Segundo Mentor, que também é advogado, Mariz o atende "como amigo de muitos anos". Sobre o rompimento do contrato com Duda Mendonça, Mariz responde: "Minha orientação não foi seguida."

O relator Osmar Serraglio sai em defesa da investigação da CPI: "As CPIs também têm suas normas e regras e avançam de acordo com o que vai sendo apurado. É um inquérito, como há inquérito administrativo, inquérito policial. Têm viés político, é da natureza delas."

Nem sempre bem-sucedidos nos processos políticos, os advogados agora estão na fase mais técnica da atuação, pois vários clientes foram denunciados pelo procurador-geral da República, Antônio Fernando de Souza. "Prefiro muitas vezes o tribunal com julgamento com base na lei e nas provas, onde não tem ingrediente passional, emocional e político", afirma José Luis Oliveira Lima, que se notabilizou na defesa do ex-ministro e deputado cassado José Dirceu.

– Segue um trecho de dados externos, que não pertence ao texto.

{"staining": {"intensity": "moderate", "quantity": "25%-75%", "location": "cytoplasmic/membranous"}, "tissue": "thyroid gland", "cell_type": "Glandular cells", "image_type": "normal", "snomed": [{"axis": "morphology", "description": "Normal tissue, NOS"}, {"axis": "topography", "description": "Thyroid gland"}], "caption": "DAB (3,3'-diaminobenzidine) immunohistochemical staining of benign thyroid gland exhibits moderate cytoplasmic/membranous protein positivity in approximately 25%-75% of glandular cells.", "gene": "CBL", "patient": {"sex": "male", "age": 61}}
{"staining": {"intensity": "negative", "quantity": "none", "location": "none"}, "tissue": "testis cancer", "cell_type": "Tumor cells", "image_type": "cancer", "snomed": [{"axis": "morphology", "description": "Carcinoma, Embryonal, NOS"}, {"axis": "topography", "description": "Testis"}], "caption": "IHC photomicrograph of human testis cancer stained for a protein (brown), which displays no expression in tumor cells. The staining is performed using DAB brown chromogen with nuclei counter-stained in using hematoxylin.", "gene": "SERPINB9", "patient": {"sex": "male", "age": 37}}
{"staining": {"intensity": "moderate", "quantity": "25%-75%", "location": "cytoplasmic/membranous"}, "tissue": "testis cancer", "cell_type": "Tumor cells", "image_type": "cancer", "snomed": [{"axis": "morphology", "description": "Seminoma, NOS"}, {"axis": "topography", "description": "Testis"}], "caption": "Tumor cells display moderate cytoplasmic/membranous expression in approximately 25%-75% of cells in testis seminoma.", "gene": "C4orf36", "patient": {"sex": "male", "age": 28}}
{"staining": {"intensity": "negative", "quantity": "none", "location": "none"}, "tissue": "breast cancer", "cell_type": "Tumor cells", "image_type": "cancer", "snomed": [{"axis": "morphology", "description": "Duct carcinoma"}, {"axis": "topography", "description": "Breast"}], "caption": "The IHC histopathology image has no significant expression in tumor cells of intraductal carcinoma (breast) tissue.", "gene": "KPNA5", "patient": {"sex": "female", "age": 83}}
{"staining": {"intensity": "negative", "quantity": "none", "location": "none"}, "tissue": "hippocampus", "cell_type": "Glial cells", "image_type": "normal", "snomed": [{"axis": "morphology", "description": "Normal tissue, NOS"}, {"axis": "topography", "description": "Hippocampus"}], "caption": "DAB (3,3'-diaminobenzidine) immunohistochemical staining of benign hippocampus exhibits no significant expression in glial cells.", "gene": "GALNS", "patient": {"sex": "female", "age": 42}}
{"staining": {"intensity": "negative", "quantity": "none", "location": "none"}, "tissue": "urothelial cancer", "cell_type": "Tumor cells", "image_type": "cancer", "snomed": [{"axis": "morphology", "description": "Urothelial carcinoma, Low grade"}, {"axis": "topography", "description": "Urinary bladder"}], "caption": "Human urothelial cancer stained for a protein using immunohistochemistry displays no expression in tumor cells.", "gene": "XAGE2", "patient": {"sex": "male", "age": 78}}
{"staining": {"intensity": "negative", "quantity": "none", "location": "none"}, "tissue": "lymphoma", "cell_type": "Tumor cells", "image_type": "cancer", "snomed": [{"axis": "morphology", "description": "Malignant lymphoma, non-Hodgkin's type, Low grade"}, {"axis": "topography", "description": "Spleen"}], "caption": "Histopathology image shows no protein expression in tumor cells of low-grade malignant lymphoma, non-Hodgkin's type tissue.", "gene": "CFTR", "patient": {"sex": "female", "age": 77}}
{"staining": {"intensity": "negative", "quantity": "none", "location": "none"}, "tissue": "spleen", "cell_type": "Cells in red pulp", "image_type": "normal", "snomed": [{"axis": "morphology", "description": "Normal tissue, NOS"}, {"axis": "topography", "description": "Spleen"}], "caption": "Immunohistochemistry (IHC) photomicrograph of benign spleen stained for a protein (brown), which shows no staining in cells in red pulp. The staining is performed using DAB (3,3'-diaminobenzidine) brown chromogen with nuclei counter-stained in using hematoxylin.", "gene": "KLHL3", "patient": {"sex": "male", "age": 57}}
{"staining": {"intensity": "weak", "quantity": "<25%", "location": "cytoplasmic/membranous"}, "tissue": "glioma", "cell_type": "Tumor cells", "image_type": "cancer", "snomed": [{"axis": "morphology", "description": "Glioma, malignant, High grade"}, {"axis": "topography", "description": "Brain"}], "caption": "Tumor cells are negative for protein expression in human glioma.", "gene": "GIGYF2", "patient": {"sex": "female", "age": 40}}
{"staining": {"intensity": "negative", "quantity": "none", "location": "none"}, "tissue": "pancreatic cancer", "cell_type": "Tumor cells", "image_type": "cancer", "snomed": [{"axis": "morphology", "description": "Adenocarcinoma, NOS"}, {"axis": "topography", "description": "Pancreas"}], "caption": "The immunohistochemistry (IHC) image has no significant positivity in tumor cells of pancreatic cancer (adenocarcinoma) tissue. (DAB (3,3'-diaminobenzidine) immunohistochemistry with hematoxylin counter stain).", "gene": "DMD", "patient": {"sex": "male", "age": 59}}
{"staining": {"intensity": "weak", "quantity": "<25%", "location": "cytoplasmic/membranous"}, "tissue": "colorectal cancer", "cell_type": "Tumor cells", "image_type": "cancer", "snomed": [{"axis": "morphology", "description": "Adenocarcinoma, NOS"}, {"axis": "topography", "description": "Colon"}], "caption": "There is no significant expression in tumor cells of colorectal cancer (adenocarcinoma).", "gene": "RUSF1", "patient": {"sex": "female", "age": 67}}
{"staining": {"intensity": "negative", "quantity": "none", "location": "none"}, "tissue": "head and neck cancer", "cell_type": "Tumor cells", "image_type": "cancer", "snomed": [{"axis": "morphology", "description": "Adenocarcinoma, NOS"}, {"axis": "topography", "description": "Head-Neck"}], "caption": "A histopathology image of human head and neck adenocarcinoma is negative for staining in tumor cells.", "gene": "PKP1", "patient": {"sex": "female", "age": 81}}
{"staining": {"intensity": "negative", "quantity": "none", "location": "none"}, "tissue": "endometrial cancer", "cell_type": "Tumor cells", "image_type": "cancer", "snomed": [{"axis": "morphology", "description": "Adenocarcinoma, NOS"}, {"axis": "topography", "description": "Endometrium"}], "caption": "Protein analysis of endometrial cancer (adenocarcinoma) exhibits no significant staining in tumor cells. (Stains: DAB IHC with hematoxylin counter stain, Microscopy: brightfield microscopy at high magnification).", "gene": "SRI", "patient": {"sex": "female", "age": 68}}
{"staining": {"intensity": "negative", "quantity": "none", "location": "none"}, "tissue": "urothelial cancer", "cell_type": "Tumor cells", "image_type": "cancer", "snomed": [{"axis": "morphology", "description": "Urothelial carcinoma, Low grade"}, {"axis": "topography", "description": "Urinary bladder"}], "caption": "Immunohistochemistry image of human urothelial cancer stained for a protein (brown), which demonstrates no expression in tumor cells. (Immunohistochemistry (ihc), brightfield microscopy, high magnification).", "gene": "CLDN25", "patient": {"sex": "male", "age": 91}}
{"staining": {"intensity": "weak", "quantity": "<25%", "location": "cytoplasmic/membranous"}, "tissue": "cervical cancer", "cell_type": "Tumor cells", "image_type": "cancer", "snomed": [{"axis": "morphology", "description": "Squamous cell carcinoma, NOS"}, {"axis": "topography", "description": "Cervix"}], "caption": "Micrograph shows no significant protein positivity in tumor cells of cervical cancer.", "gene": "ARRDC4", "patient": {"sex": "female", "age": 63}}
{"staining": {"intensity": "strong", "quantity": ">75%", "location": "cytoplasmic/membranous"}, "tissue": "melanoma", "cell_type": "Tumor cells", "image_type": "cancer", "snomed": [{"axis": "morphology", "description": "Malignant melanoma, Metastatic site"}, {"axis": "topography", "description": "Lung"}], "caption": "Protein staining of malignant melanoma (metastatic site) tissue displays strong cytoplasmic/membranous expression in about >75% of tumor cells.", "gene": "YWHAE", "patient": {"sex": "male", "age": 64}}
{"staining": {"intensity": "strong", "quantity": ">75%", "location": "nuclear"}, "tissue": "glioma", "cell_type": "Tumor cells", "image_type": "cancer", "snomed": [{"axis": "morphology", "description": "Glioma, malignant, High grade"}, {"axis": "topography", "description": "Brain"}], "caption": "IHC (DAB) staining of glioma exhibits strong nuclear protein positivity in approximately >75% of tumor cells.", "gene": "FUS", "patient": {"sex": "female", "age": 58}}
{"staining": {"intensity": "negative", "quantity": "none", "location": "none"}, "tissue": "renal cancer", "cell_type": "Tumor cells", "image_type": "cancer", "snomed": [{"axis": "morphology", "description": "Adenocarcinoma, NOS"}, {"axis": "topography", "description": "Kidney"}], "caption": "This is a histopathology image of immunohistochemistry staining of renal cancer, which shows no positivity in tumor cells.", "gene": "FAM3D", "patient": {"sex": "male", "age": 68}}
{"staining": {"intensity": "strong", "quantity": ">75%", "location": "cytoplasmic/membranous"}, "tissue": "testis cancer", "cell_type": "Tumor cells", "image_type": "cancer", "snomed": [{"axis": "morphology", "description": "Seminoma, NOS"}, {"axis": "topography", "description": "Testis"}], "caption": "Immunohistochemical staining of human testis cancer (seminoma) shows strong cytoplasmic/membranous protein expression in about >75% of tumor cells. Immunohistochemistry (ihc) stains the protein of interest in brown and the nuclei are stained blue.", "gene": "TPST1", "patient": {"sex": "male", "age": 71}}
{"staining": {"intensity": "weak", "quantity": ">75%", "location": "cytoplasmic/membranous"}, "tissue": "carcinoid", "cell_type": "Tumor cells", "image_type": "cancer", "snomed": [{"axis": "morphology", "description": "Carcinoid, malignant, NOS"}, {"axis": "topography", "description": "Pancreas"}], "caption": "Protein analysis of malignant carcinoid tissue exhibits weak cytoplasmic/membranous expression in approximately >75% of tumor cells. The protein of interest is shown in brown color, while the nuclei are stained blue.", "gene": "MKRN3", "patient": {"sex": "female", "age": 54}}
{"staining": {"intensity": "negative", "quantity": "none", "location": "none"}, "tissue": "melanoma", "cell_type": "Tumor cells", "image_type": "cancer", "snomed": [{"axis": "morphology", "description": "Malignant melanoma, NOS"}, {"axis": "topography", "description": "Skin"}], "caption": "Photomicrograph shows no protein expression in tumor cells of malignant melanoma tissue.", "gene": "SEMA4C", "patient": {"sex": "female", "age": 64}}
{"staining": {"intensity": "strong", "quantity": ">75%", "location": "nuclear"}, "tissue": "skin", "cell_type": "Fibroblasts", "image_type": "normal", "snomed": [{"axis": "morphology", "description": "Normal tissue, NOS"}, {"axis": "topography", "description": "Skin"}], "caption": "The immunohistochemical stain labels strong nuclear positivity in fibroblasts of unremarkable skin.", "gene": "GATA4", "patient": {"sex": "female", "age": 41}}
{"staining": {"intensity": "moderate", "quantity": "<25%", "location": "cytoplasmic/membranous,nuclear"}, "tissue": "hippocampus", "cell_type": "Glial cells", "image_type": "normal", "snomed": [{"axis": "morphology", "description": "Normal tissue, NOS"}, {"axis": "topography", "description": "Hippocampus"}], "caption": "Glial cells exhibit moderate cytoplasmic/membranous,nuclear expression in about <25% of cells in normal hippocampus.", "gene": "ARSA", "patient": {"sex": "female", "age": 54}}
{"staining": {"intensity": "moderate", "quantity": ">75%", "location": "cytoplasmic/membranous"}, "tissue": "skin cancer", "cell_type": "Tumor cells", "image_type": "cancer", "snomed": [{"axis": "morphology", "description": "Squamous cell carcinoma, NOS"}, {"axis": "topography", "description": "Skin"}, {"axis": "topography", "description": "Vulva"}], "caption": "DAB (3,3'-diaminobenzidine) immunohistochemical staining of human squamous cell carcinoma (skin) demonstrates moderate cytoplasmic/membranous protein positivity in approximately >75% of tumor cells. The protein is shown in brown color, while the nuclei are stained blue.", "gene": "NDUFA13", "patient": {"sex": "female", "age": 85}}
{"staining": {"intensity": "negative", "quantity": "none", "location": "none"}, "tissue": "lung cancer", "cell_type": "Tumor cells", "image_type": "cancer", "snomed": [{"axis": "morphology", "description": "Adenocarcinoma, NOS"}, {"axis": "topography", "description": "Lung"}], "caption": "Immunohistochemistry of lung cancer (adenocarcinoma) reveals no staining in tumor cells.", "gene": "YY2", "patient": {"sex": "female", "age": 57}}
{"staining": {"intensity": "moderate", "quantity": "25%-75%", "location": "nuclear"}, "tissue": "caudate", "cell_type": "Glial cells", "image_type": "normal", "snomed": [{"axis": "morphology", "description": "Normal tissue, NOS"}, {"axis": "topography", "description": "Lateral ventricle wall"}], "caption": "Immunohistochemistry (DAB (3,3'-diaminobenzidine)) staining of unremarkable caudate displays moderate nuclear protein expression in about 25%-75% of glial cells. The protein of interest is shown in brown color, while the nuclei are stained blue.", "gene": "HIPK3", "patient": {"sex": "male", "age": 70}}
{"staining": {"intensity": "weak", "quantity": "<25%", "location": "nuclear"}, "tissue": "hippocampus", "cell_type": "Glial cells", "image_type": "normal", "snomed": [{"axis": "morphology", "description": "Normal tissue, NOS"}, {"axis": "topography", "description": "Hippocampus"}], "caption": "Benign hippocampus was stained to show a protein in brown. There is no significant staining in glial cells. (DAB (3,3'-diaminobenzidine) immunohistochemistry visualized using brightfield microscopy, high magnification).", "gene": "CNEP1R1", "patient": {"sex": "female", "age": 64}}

O petista não escapou da pena máxima no julgamento político. Agora, o desafio para o advogado é de outra natureza: Dirceu é um dos principais denunciados pelo procurador.

Oliveira Lima entrou na defesa do ex-deputado por acaso. Dirceu queria contratar mais um integrante do primeiro escalão do direito, o ex-ministro da Justiça José Carlos Dias. O escolhido, porém, já tinha sido contratado por outro envolvido na onda de escândalos, o Banco Rural. Foi Dias quem recomendou a Dirceu a contratação de Oliveira Lima.